## COMPITO DA SVOLGERE
Trascrivi per intero, senza alcuna modifica, il brano sulle interviste ai bambini riguardo alla luna e al sole.

## ESTRATTO DEL TESTO
Per Luigi la luna esiste perché serve all’uomo: serve a portare la notte e a creare il buio per fare dormire.

GIULIO (5;4)

- Cos’è la luna?

- Una cosa che fa il buio.

- Ci può essere il buio senza luna?

- C’è il sole.

- Perché la luna si chiama luna?

- Perché fa buio.

- Si poteva chiamare la luna con un altro nome?

- No.

FRANCESCA (5;11)

- Cos’è il sole?

Ride.

- Sembra una palla.

- E cosa fa?

- Fa luce.

- Se non si fosse chiamato sole come si sarebbe chiamato?

- No, non si può.

- Perché?

- Perché è fatto di palla, è bollente.

- Ma se l’avessero chiamato CASA come sarebbe stato?

- Non sarebbe stato rotondo.

GIULIO (5;4)

- Cos’è il sole?

- E’ una cosa rotonda con i raggi.

- Com’è cominciato il sole?

- Dal cielo, da Dio.

- Perché si chiama sole?

- Perché illumina tutto.

- E se non illuminasse ...?

- Luna.

Confrontiamo queste risposte con quelle date dai bimbi intervistati da Piaget.

JACOT (6;6)

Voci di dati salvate
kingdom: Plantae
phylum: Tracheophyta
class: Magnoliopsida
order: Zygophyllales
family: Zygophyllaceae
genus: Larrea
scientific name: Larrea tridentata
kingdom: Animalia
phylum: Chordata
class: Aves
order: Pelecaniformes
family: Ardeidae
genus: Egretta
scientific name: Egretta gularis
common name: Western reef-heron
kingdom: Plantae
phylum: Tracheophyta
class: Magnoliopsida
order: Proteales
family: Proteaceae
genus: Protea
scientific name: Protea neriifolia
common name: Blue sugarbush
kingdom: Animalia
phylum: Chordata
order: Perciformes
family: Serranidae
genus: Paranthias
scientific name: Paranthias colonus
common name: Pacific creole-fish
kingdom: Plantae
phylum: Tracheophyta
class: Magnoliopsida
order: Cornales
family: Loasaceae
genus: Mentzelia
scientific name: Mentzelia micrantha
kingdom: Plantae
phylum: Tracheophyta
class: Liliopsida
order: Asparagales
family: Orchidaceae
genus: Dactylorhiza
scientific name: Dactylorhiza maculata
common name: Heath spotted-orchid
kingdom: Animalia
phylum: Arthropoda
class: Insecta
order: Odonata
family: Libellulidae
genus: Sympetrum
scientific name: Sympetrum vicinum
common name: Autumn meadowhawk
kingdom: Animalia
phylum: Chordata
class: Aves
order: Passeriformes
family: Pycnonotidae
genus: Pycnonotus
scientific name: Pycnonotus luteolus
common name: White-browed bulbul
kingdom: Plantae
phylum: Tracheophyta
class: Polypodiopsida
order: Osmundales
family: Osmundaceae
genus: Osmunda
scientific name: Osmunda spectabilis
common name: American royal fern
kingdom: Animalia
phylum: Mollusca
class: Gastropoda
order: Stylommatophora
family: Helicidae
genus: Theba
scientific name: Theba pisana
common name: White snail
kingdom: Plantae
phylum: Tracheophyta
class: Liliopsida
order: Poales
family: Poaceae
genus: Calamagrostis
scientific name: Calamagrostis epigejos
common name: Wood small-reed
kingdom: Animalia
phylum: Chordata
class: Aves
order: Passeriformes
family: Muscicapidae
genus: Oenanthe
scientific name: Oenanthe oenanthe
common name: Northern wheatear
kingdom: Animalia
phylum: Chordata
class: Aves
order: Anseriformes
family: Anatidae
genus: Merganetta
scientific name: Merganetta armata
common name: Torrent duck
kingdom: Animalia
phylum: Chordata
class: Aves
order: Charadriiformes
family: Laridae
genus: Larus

## RISPOSTA
Per Luigi la luna esiste perché serve all’uomo: serve a portare la notte e a creare il buio per fare dormire.

GIULIO (5;4)

- Cos’è la luna?

- Una cosa che fa il buio.

- Ci può essere il buio senza luna?

- C’è il sole.

- Perché la luna si chiama luna?

- Perché fa buio.

- Si poteva chiamare la luna con un altro nome?

- No.

FRANCESCA (5;11)

- Cos’è il sole?

Ride.

- Sembra una palla.

- E cosa fa?

- Fa luce.

- Se non si fosse chiamato sole come si sarebbe chiamato?

- No, non si può.

- Perché?

- Perché è fatto di palla, è bollente.

- Ma se l’avessero chiamato CASA come sarebbe stato?

- Non sarebbe stato rotondo.

GIULIO (5;4)

- Cos’è il sole?

- E’ una cosa rotonda con i raggi.

- Com’è cominciato il sole?

- Dal cielo, da Dio.

- Perché si chiama sole?

- Perché illumina tutto.

- E se non illuminasse ...?

- Luna.

Confrontiamo queste risposte con quelle date dai bimbi intervistati da Piaget.

JACOT (6;6)